CLAIMSWhat is claimed is:

1. A method of motion-compensated encoding, comprising: (a) subtracting a motion-prediction block of pixels from an input block of pixels to give an 8x8 block of data; (b) transforming said 8x8 block of data with an integer transform to give an 8x8 block of transformed data; (c) quantizing said 8x8 block of transformed data by scalar multiplication plus a right shift to give an 8x8 block of quantized data, said scalar multiplication dependent upon a quantization step; (d) encoding said 8x8 block of quantized data; (e) inverse quantizing said 8x8 block of quantized data with a second scalar multiplication plus a second right shift to give an 8x8 block of inverse quantized data, said second scalar multiplication and said second right shift both dependent upon said quantization step; (f) inverse transforming said 8x8 block of inverse quantized data to form an 8x8 block of reconstructed data; (g) adding said 8x8 block of motion-predicted pixels and said 8x8 block of reconstructed data to form an 8x8 block of reconstructed pixels; and (h) storing said 8x8 block of reconstructed pixels, whereby said reconstructed pixels can be used in motion prediction for a subsequent frame.

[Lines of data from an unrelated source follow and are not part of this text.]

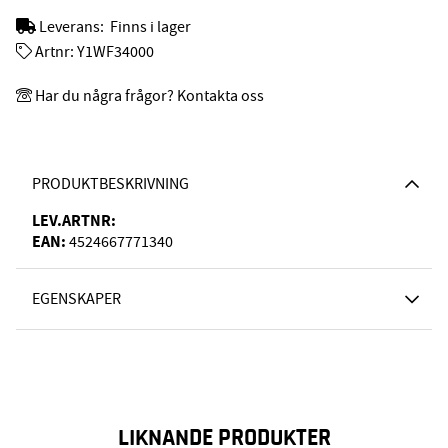
Leverans:
Finns i lager
Artnr:
Y1WF34000
Har du några frågor? Kontakta oss
PRODUKTBESKRIVNING
LEV.ARTNR:
EAN:
4524667771340
EGENSKAPER
LIKNANDE PRODUKTER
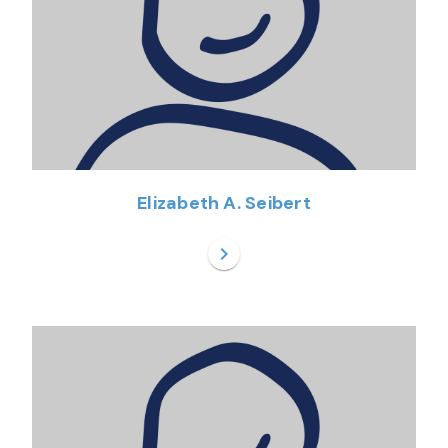
Elizabeth A. Seibert
chevron_right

2. The method of claim 1 , wherein: (a) said scalar multiplication plus a right shift includes round off; and (b) said second scalar multiplication plus a second right shift includes round off.

3. A method of inverse quantizing an 8x8 block, comprising: (a) providing an input 8x8 block of quantized integer data, said quantized data from a scalar multiplication plus a right shift which depend upon a quantization step; (b) using said quantization step to look up both an integer inverse quantization scalar mutliplication and an adaptive right shift; and (c) inverse quantizing said block using said inverse quantization scalar multiplication plus said adaptive right shift.

4. The method of claim 3, wherein: (a) said inverse quantization scalar multiplication uses a 16-bit positive integer (no sign bit) with a most significant bit (MSB) equal to 1.

5. The method of claim 3, wherein: (a) said inverse quantization scalar multiplication plus adaptive right shift includes a round off.

6. The method of claim 3, wherein: (a) said data of step (a) of claim 3 is 12-bit data; (b) said quantization step is in the range of 0 to 51 ; and (c) said adaptive right shift is in the range from 7 to 15 bits.

7. An inverse quantizer, comprising: (a) a multiplier with inputs for (i) an 8x8 block of quantized integer data and (ii) an entry of a 16-bit inverse quantization scalar table, wherein said quantized data is from a scalar multiplication plus a right shift which depend upon a quantization step and round off, and said inverse quantization scalar table is indexed by said quantization step; and (b) an adaptive right shifter with inputs for (i) an output of said multiplier and (ii) an entry of an adaptive right shift table, said adaptive right shift table indexed by said quantization step; (c) whereby an output of said adaptive right shifter is an 8x8 block of inverse quantized data.

8. The inverse quantizer of claim 7, wherein: (a) said output of said multiplier includes a round off provider.

9. The inverse quantizer of claim 8, wherein: (a) said multiplier, round off provider, and adaptive right shifter are implemented as programs on a programmable processor.